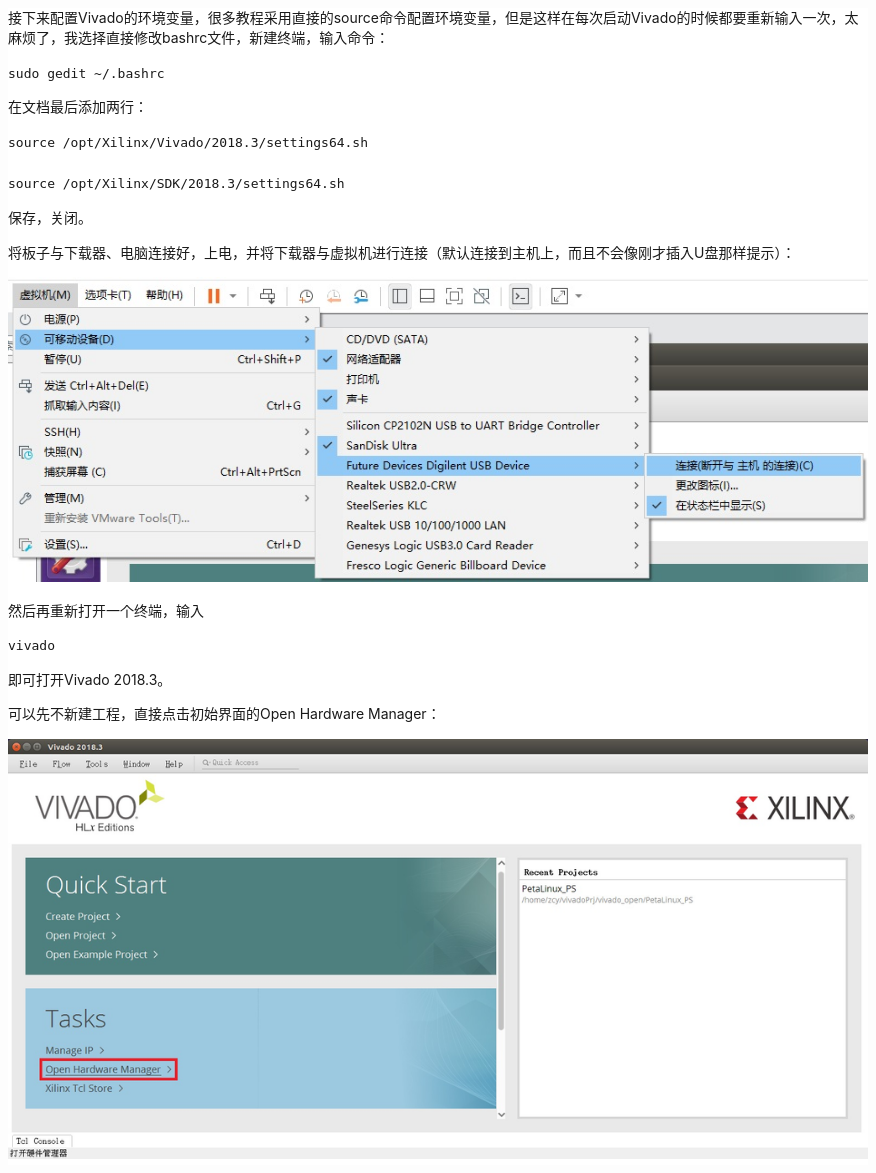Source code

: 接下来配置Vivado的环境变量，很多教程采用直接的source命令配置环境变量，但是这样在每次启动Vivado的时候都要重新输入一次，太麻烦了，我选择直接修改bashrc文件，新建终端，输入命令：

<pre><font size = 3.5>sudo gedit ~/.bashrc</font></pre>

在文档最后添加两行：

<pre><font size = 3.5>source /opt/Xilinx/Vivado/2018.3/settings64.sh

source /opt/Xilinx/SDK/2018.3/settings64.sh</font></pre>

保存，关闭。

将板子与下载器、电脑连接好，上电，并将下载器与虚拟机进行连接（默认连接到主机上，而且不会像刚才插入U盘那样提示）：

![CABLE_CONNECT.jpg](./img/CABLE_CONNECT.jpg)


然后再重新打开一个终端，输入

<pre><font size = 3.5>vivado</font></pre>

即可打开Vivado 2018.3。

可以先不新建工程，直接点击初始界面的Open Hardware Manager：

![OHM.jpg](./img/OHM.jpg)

### TRY IT
Render each entry above as a Markdown table with the columns "No." and "Text", one numbered row per line and no blank lines. Leave out the pictures.

### RESPONSE BELOW
| No. | Text |
|---|---|
| 1 | Source code |
| 2 | : 接下来配置Vivado的环境变量，很多教程采用直接的source命令配置环境变量，但是这样在每次启动Vivado的时候都要重新输入一次，太麻烦了，我选择直接修改bashrc文件，新建终端，输入命令： |
| 3 | <pre><font size = 3.5>sudo gedit ~/.bashrc</font></pre> |
| 4 | 在文档最后添加两行： |
| 5 | <pre><font size = 3.5>source /opt/Xilinx/Vivado/2018.3/settings64.sh |
| 6 | source /opt/Xilinx/SDK/2018.3/settings64.sh</font></pre> |
| 7 | 保存，关闭。 |
| 8 | 将板子与下载器、电脑连接好，上电，并将下载器与虚拟机进行连接（默认连接到主机上，而且不会像刚才插入U盘那样提示）： |
| 9 | ![CABLE_CONNECT.jpg](./img/CABLE_CONNECT.jpg) |
| 10 | 然后再重新打开一个终端，输入 |
| 11 | <pre><font size = 3.5>vivado</font></pre> |
| 12 | 即可打开Vivado 2018.3。 |
| 13 | 可以先不新建工程，直接点击初始界面的Open Hardware Manager： |
| 14 | ![OHM.jpg](./img/OHM.jpg) |